If \code{type=="c-c"} or \code{lm.circular.cc} is called directly an
object of class \code{lm.circular.cc} is returned with the following components:

\item{call}{the \code{\link[base]{match.call}} result.}
\item{rho}{square root of the average of the squares of the estimated
conditional concentration parameters of y given x.}
\item{fitted}{fitted values of the model of class \code{circular}.}
\item{data}{matrix whose columns correspond to x and y.}
\item{residuals}{circular residuals of the model of class \code{circular}.}
\item{coefficients}{matrix whose entries are the estimated coefficients of the
model. The first column corresponds to the coefficients of the model predicting
the cosine of y, while the second column contains the estimates for the model
predicting the sine of y.  The rows of the matrix correspond to the coefficients
according to increasing trigonometric order.}
\item{p.values}{p-values testing whether the (order + 1) trigonometric terms are
significantly different from zero.}  
\item{A.k}{is mean of the cosines of the circular residuals.}
\item{kappa}{assuming the circular residuals come from a von Mises
  distribution, kappa is the MLE of the concentration parameter.}

If \code{type=="c-l"} or \code{lm.circular.cl} is called directly an
object of class \code{lm.circular.cc} is returned with the following components:

\item{call}{the \code{\link[base]{match.call}} result.}
\item{x}{the independent variables.}
\item{y}{the dependent variable.}
\item{mu}{the circular mean of the dependent variable of class \code{circular}.}
\item{se.mu}{an estimated standard error of the circular mean with the same units of measure used for \code{mu}.} 
\item{kappa}{the concentration parameter for the dependent variable.}
\item{se.kappa}{an estimated standard error of the concentration parameter.}
\item{coefficients}{the estimated coefficients.}
\item{cov.coef}{covariance matrix of the estimated coefficients.}
\item{se.coef}{standard errors of the estimated coefficients.}
\item{log.lik}{log-likelihood.}
\item{t.values}{values of the t statistics for the coefficients.}
\item{p.values}{p-values of the t statistics.

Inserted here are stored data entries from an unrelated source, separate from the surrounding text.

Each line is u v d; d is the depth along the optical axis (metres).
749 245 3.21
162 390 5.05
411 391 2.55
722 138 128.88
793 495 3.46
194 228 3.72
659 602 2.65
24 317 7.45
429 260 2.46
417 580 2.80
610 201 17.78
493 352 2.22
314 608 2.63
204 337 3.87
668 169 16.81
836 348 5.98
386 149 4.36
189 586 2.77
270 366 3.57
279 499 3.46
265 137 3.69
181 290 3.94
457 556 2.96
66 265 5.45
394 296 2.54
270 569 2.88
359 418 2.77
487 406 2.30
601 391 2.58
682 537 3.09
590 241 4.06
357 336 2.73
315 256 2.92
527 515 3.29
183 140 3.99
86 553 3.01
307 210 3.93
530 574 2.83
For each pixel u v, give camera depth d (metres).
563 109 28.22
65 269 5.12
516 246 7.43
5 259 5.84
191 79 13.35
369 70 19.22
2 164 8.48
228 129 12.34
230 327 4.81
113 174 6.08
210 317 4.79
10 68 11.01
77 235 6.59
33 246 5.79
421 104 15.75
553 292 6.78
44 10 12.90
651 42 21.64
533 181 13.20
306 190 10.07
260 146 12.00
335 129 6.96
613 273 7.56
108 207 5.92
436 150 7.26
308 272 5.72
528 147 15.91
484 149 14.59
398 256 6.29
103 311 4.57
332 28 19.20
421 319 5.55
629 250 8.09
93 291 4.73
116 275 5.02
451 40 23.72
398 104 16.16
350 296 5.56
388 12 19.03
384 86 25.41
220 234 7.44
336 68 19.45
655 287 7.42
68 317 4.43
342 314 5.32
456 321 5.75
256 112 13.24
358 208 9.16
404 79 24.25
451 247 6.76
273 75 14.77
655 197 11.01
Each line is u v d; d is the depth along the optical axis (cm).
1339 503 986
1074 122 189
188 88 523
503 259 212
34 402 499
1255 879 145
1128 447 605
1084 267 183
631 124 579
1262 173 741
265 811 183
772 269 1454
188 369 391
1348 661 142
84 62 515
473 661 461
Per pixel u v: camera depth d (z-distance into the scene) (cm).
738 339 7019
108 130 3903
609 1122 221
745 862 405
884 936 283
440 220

Approximated values using
  Normal distribution.}
}

\details{
  If \code{type=="c-c"} or \code{lm.circular.cc} is called directly a
  trigonometric polynomial of x is fit against the cosine and sine of y.
  The order of trigonometric polynomial is specified by order.  Fitted
  values of y are obtained by taking the inverse tangent of the predicted
  values of sin(y) divided by the predicted values of cos(y).  Details of
  the regression model can be found in Sarma and Jammalamadaka (1993).
  
  If \code{type=="c-l"} or \code{lm.circular.cl} is called directly, 
  this function implements the homoscedastic version of the maximum 
  likelihood regression model proposed by Fisher and Lee (1992). The 
  model assumes that a circular response variable theta has a von Mises 
  distribution with concentration parameter kappa, and mean direction 
  related to a vector of linear predictor variables according to the 
  relationship: mu + 2*atan(beta'*x), where mu and beta are unknown 
  parameters, beta being a vector of regression coefficients. The 
  function uses Green's (1984) iteratively reweighted least squares 
  algorithm to perform the maximum likelihood estimation of kappa, mu, 
  and beta. Standard errors of the estimates of kappa, mu, and beta are 
  estimated via large-sample asymptotic variances using the information 
  matrix. An estimated circular standard error of the estimate of mu is 
  then obtained according to Fisher and Lewis (1983, Example 1). 
}

\author{Claudio Agostinelli and Ulric Lund}

\references{
Fisher, N. and Lee, A. (1992). Regression models for an angular response. 
Biometrics, 48, 665-677. 

Fisher, N. and Lewis, T. (1983). Estimating the common mean direction of 
several circular or spherical distributions with different dispersions. 
Biometrika, 70, 333-341. 

Green, P. (1984). Iteratively reweighted least squares for maximum 
likelihood estimation, and some robust and resistant alternatives. 
Journal of the Royal Statistical Society, B, 46, 149-192. 

Jammalamadaka, S. Rao and SenGupta, A. (2001). Topics in Circular Statistics,
Section 8.3, World Scientific Press, Singapore.

Sarma, Y. and Jammalamadaka, S. (1993).  Circular Regression.  Statistical
Science and Data Analysis, 109-128.  Proceeding of the Thrid Pacific Area
Statistical Conference.  VSP: Utrecht, Netherlands.
}

\examples{
# Generate a data set of dependent circular variables.
x <- circular(runif(50, 0, 2*pi))
y <- atan2(0.15*cos(x) + 0.25*sin(x), 0.35*sin(x)) + 
  rvonmises(n=50, mu=circular(0), kappa=5)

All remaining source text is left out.